From next April, local authorities will be under a duty to commission or provide services in their area that prevent, reduce or delay needs for care and support among adults in their area, under section 2 of the Care Act 2014.
While traditionally, councils have deployed social workers in gakekeeping eligibility for care and working with those who meet criteria, arguments are being made for deploying practitioners, and fellow professionals such as occupational therapists, in preventive roles.
One example of this in action is the Topaz (Team Offering People Advice and Zest) team in Lambeth, a social enterprise spun out of the London council in 2012 and one of the government’s social work practice pilots.
The team – consisting of director Dee Kemp, a social worker, 2.5 other social workers, a community worker and an OT – works with people found ineligible for services by the council and self-funding care home residents, groups traditionally denied professional support.
Working under contract from Lambeth Council, it is tasked with providing preventive support that maximises independence and promotes well-being, a task in which it appears to be succeeding. Set a target for ensuring that no more than 15% of its clients are referred back to the council for formal adult care support, it limited this figure to 8% in 2013-14.
At this week’s Community Care Live, Kemp and team OT Esther Linton discussed its approach through a series of case studies.
Case study 1: a telephone review
A single mother of two, who also cared for her mother, was becoming increasingly stressed about her caring role and the fact that her 14-year-old daughter was self-harming. She was also having trouble sleeping.
She received a telephone review from Linton, who talked to her about various sources of support she could access, including charities the Samaritans and Mind, and then sent her some information on stress management techniques.
Linton called back a few weeks later to find the woman feeling much better, having accessed support from the Samaritans and employed some of the suggested stress management techniques.
Case study 2: a community surgery
Linton also discussed a community surgery she held one afternoon in a pharmacy, providing a forum for people to speak to her about any problems they were going through.
Among the people, aged 21-88, she encountered was a person being subject to homophobic hate crime, whom she put in touch with the local hate crime co-ordinator; and someone who suffered a panic attack in the pharmacy during the surgery itself. Linton spoke to this person in a private room, enabling her to provide some information and advice on how they could better manage her panic attacks.
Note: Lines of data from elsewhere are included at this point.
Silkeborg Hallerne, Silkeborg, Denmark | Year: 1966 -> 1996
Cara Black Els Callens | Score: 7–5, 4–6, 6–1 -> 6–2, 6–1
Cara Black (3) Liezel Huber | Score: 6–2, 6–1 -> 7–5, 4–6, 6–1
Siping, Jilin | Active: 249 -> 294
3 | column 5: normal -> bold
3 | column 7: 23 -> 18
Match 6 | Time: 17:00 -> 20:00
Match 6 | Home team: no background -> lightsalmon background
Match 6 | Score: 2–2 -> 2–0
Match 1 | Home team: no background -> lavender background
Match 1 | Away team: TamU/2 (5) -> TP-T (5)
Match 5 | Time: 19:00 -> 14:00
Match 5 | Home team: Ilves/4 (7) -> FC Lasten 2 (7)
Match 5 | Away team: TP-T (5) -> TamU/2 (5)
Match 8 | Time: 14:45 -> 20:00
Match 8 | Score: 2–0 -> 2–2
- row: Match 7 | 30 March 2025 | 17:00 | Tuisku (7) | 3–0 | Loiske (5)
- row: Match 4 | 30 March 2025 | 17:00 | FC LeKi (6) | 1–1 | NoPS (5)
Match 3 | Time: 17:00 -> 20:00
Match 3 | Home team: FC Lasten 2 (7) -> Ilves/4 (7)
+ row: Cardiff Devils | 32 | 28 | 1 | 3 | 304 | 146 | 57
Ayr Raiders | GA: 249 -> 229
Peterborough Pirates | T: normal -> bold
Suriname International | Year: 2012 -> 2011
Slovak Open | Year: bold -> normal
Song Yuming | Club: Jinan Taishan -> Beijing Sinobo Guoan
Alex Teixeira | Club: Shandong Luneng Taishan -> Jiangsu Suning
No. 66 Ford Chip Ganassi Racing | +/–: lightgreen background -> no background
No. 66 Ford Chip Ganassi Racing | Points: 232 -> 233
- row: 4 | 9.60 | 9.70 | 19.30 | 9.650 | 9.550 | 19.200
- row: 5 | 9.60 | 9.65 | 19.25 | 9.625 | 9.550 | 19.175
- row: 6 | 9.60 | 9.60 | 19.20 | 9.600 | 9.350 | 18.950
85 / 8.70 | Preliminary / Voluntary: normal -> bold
Case study 3: visiting a self-funder in a care home
Linton discussed a visit to a self-funding care home resident in her 90s, who had dementia and osteoporosis. She found that the walking stick the person was using was not suitable and put pressure on her shoulders. She also had a call bell that did not work and one of her bathroom taps was not working.
By identifying these issues, Linton was able to take these up with the home’s deputy manager. Returning a few weeks later, Linton found all the issues had been resolved.
Case study 4: a home visit
Linton visited a woman in her 40s who did not meet eligibility thresholds but who had arthritis throughout her body and who had suffered a bad fall that had severely injured her.
Having recently suffered some falls on the stairs, Linton checked with the council’s OT manager whether she met criteria to have grab rails fitted, which she now did.
But the visit also revealed that the person had significant social needs. A former teacher, her reduced mobility had left her feeling unable to participate in the community and feeling depressed as a result.
Linton provided her with some information on joining a gym that catered for disabled people and on a scheme that helped people having mental health issues make new friends and link up with people with similar lived experience.